Hébergement des auteurs par le SPIP et l'Armée du Salut
Les responsables du service pénitentiaire d’insertion et de probation (Spip) et de l’Armée du Salut ont annoncé augmenter le nombre de places d’hébergement pour les auteurs de violences. De 7 actuellement, elles devraient passer à une dizaine. Dont quatre à l’Armée du Salut, qui mènent un travail avec les services de la justice et leur propre association pour permettre aux familles victimes de ne pas avoir à déménager et permettre à l’auteur de prendre du recul et travailler sur lui-même, entouré par des professionnels. « Il faut mener des réflexions sur les soins. Le constat que l’on fait, c’est que ces dispositifs réduisent le risque de récidive. Même si c’est encore insuffisant », est-il expliqué. Le directeur de l’Armée du Salut va en ce sens. « Le fait d’être placé, éloigné, fragilise.
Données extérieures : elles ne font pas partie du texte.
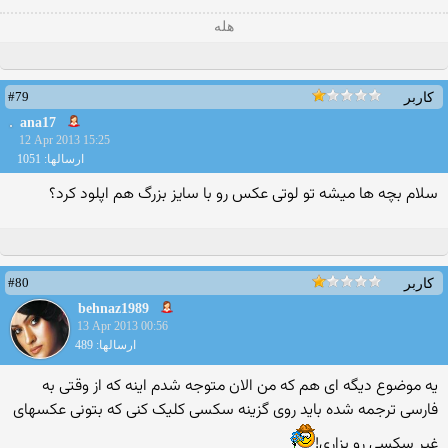
هله
#79
کاربر
ana17
12 Apr 2013 15:25
ارسالها: 1051
سلام بچه ها میشه تو لوتی عکس رو با سایز بزرگ هم اپلود کرد؟
#80
کاربر
behnaz1989
13 Apr 2013 00:56
ارسالها: 489
یه موضوع دیگه ای هم که من الان متوجه شدم اینه که از وقتی به
فارسی ترجمه شده باید روی گزینه سکسی کلیک کنی که بتونی عکسهای
غیر سکسی رو بزاری!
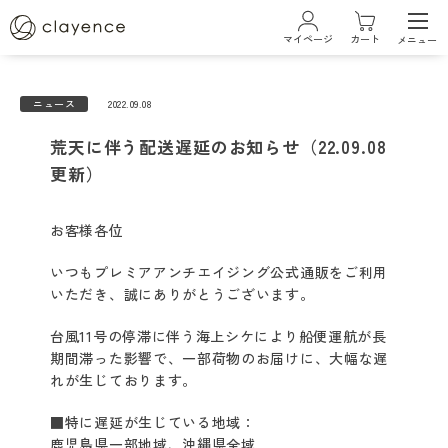
マイページ
カート
メニュー
ログイン・新規会員登録
ニュース
2022.09.08
荒天に伴う配送遅延のお知らせ（22.09.08
ブランド
更新）
クレイエンスについて
お客様各位
いつもプレミアアンチエイジング公式通販をご利用
ベストコスメ受賞履歴
いただき、誠にありがとうございます。
台風11号の停滞に伴う海上シケにより船便運航が長
商品一覧
期間滞った影響で、一部荷物のお届けに、大幅な遅
れが生じております。
カラーケアシリーズ
■特に遅延が生じている地域：
鹿児島県一部地域、沖縄県全域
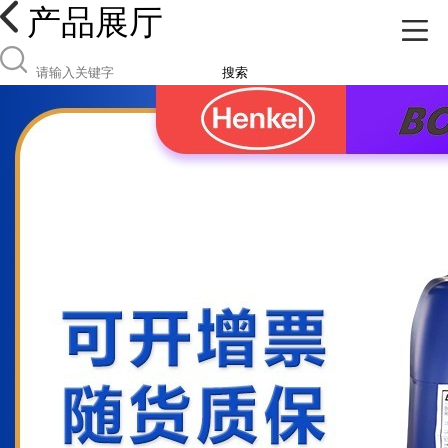
产品展厅
搜索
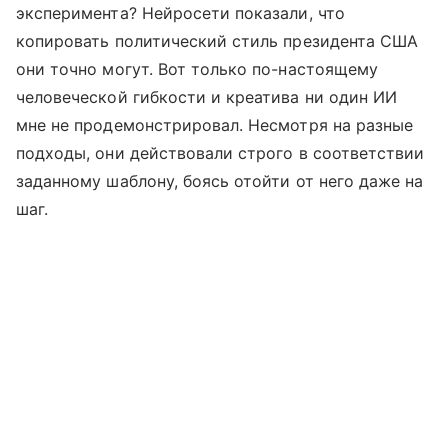
эксперимента? Нейросети показали, что
копировать политический стиль президента США
они точно могут. Вот только по-настоящему
человеческой гибкости и креатива ни один ИИ
мне не продемонстрировал. Несмотря на разные
подходы, они действовали строго в соответствии
заданному шаблону, боясь отойти от него даже на
шаг.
C’est justement un travail sur les fragilités qui sera mené pour prévenir la récidive.» Dès 2023, un dispositif de prévention sera mis en place, avec la mise en place de thérapie en cas de besoin pour éviter les faits de violence.
À l'hôpital, le dispositif s'étoffe
Le dispositif de dépôt de plainte directement sur place qui est en place depuis un an va s’étoffer. Avec la mise en place d’un service d’unité médico-judiciaire pour permettre aux victimes de faire constater leurs blessures à Trévenans, directement sur place. Avant, les victimes devaient se rendre jusqu’à Besançon. « En clair, elles ne s’y rendaient pas ou rarement », a expliqué la procureure de la République.
Banalisation de la violence
La procureure de la République du Territoire de Belfort, Jessica Vonderscher, remet les faits de violence en perspective. « Aujourd’hui, il existe une banalisation de la violence au sein des familles qui n’est pas concevable.» Violences en tout genre : psychologiques ou physiques.Elle rappelle certains principes : insulter, harceler, est pénalement répréhensible. Fouiller dans un téléphone, aussi. Lancer des objets, donner une gifle, encore plus. « La sphère familiale devrait toujours être un refuge.»
Elle va plus loin. Pour elle, une partie de la délinquance est issue des violences intrafamiliales. « Certains jeunes ne rentrent plus chez eux à cause de l’enfer qu’ils vivent à la maison. Cela crée de la délinquance. Résoudre la problématique des violences intrafamiliales, c’est aussi résoudre de la délinquance.» Ce comité, pour Jessica Vonderscher, permet d’avoir de la part de tous les acteurs « un discours commun et des formations communes pour avoir tous les mêmes éléments » à la fois face aux victimes et aux auteurs. Ce qui doit permettre d’améliorer la prise en charge et le suivi.